Every part of the process is riddled with dysfunction, that any part of the market can see double digit increases is a symptom of dysfunction, not a sign of success.

Some will cheerlead the rise but the beneficiaries are the incumbents, this spares no thought for those who have yet to buy, it doesn’t consider that a shortage of rental properties – where prices are going up – come at a cost to somebody.

The incumbents sit tight, while over 100,000 are in arrears (many two years and more) and those properties are not coming on the market. While separately 19,000 buy to lets are over a year in arrears and are not on the market.

Reason, common sense, and reality

This latent, or ‘shadow’, supply that isn’t on the market creates false scarcity, false scarcity creates price rises that are as false as the foundations upon which they are built. Having said that, the market can stay irrational for a long duration to the point that such prices become more embedded in fact, but that doesn’t mean the basis upon which they arrived there is reasonable or healthy.

Imagine if we didn’t have mass interference and a genetic predisposition to thinking that only through property ownership can you become a valued member of society? Imagine if local authorities ended up fronting development contributions (given that they now get annual property tax that concession should come about) which embed up to 15 per cent into a property cost?

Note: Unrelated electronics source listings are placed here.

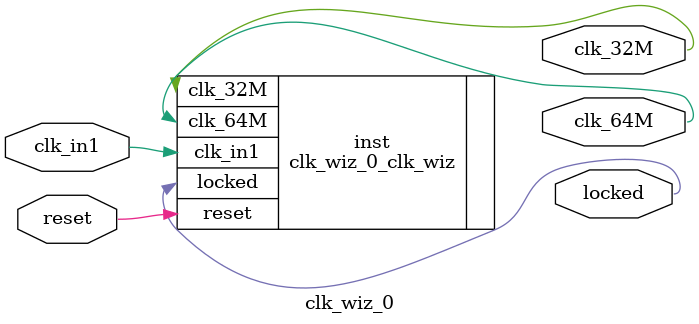
<source format=v>


`timescale 1ps/1ps

(* CORE_GENERATION_INFO = "clk_wiz_0,clk_wiz_v6_0_13_0_0,{component_name=clk_wiz_0,use_phase_alignment=true,use_min_o_jitter=false,use_max_i_jitter=false,use_dyn_phase_shift=false,use_inclk_switchover=false,use_dyn_reconfig=false,enable_axi=0,feedback_source=FDBK_AUTO,PRIMITIVE=PLL,num_out_clk=2,clkin1_period=31.250,clkin2_period=10.0,use_power_down=false,use_reset=true,use_locked=true,use_inclk_stopped=false,feedback_type=SINGLE,CLOCK_MGR_TYPE=NA,manual_override=false}" *)

module clk_wiz_0 
 (
  // Clock out ports
  output        clk_32M,
  output        clk_64M,
  // Status and control signals
  input         reset,
  output        locked,
 // Clock in ports
  input         clk_in1
 );

  clk_wiz_0_clk_wiz inst
  (
  // Clock out ports  
  .clk_32M(clk_32M),
  .clk_64M(clk_64M),
  // Status and control signals               
  .reset(reset), 
  .locked(locked),
 // Clock in ports
  .clk_in1(clk_in1)
  );

endmodule

</source>
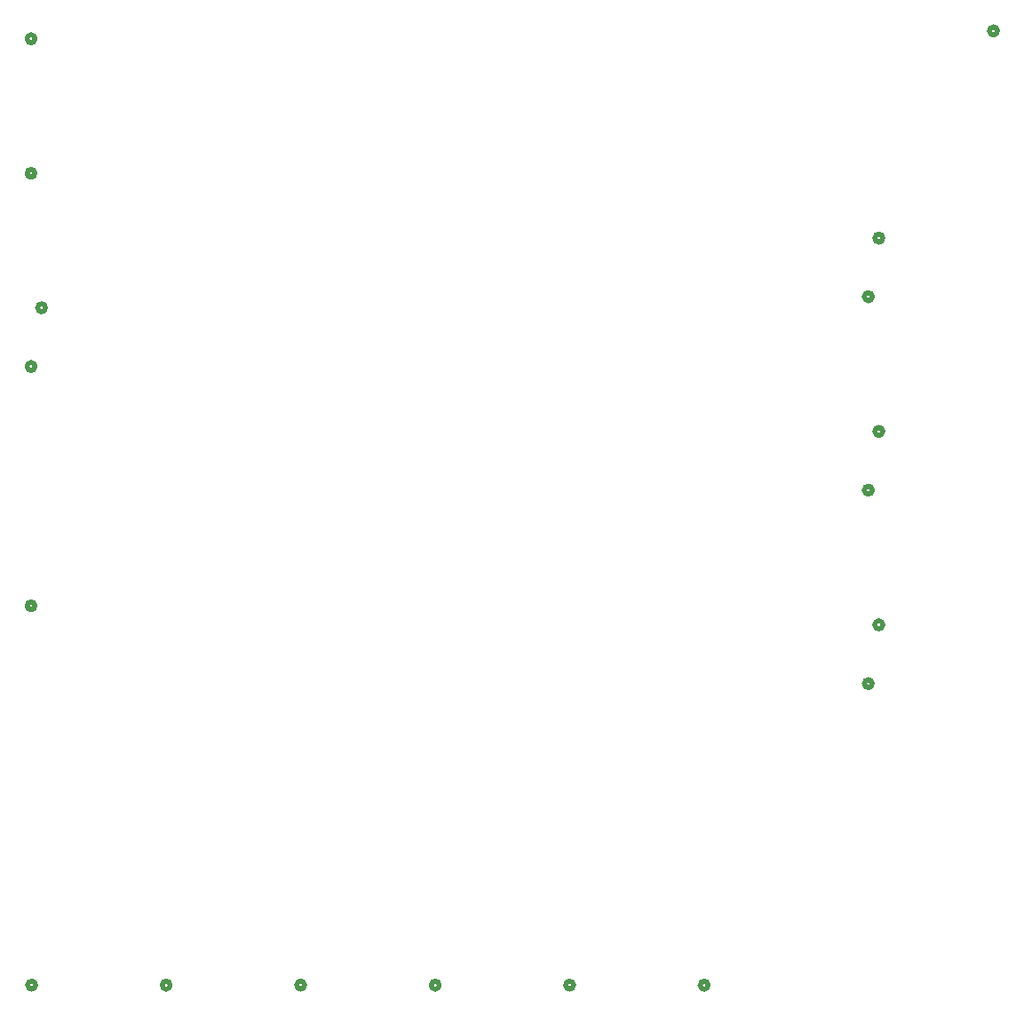
<source format=gbr>
%TF.GenerationSoftware,KiCad,Pcbnew,7.0.9*%
%TF.CreationDate,2024-02-26T13:17:10+02:00*%
%TF.ProjectId,kikad_project,6b696b61-645f-4707-926f-6a6563742e6b,rev?*%
%TF.SameCoordinates,Original*%
%TF.FileFunction,Legend,Bot*%
%TF.FilePolarity,Positive*%
%FSLAX46Y46*%
G04 Gerber Fmt 4.6, Leading zero omitted, Abs format (unit mm)*
G04 Created by KiCad (PCBNEW 7.0.9) date 2024-02-26 13:17:10*
%MOMM*%
%LPD*%
G01*
G04 APERTURE LIST*
%ADD10C,0.508000*%
G04 APERTURE END LIST*
D10*
%TO.C,J9*%
X22860900Y-100480001D02*
G75*
G03*
X22860900Y-100480001I-381000J0D01*
G01*
%TO.C,J7*%
X90801001Y-47690101D02*
G75*
G03*
X90801001Y-47690101I-381000J0D01*
G01*
%TO.C,J16*%
X90801001Y-66130101D02*
G75*
G03*
X90801001Y-66130101I-381000J0D01*
G01*
%TO.C,J11*%
X9981000Y-41505000D02*
G75*
G03*
X9981000Y-41505000I-381000J0D01*
G01*
%TO.C,J17*%
X89801000Y-71734999D02*
G75*
G03*
X89801000Y-71734999I-381000J0D01*
G01*
%TO.C,J10*%
X9981000Y-64315000D02*
G75*
G03*
X9981000Y-64315000I-381000J0D01*
G01*
%TO.C,J6*%
X10040900Y-100480001D02*
G75*
G03*
X10040900Y-100480001I-381000J0D01*
G01*
%TO.C,J2*%
X101726000Y-9510000D02*
G75*
G03*
X101726000Y-9510000I-381000J0D01*
G01*
%TO.C,J14*%
X9981000Y-23085000D02*
G75*
G03*
X9981000Y-23085000I-381000J0D01*
G01*
%TO.C,J1*%
X74150900Y-100480001D02*
G75*
G03*
X74150900Y-100480001I-381000J0D01*
G01*
%TO.C,J8*%
X89801000Y-53294999D02*
G75*
G03*
X89801000Y-53294999I-381000J0D01*
G01*
%TO.C,J3*%
X48510900Y-100480001D02*
G75*
G03*
X48510900Y-100480001I-381000J0D01*
G01*
%TO.C,J15*%
X61320900Y-100480001D02*
G75*
G03*
X61320900Y-100480001I-381000J0D01*
G01*
%TO.C,J4*%
X90801001Y-29260101D02*
G75*
G03*
X90801001Y-29260101I-381000J0D01*
G01*
%TO.C,J12*%
X10981001Y-35905000D02*
G75*
G03*
X10981001Y-35905000I-381000J0D01*
G01*
%TO.C,J5*%
X89801000Y-34854999D02*
G75*
G03*
X89801000Y-34854999I-381000J0D01*
G01*
%TO.C,J13*%
X9981000Y-10265000D02*
G75*
G03*
X9981000Y-10265000I-381000J0D01*
G01*
%TO.C,J18*%
X35680900Y-100480001D02*
G75*
G03*
X35680900Y-100480001I-381000J0D01*
G01*
%TD*%
M02*

</source>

Imagine lots of things that bang of reason, common sense, and reality and you’ll be imagining something that won’t be happening here because the national blinkers shine to brightly to allow the light of truth through.

Our property market is as dysfunctional as ever, but like a person out of luck, hell bent on keeping up appearances, we’ll do everything we can to avoid letting the rest of the world know it. We just need a little more debt lobbyist, bank bullshit, and political hot air to cover up the fact that we’ll be burning the furniture to heat the gaff.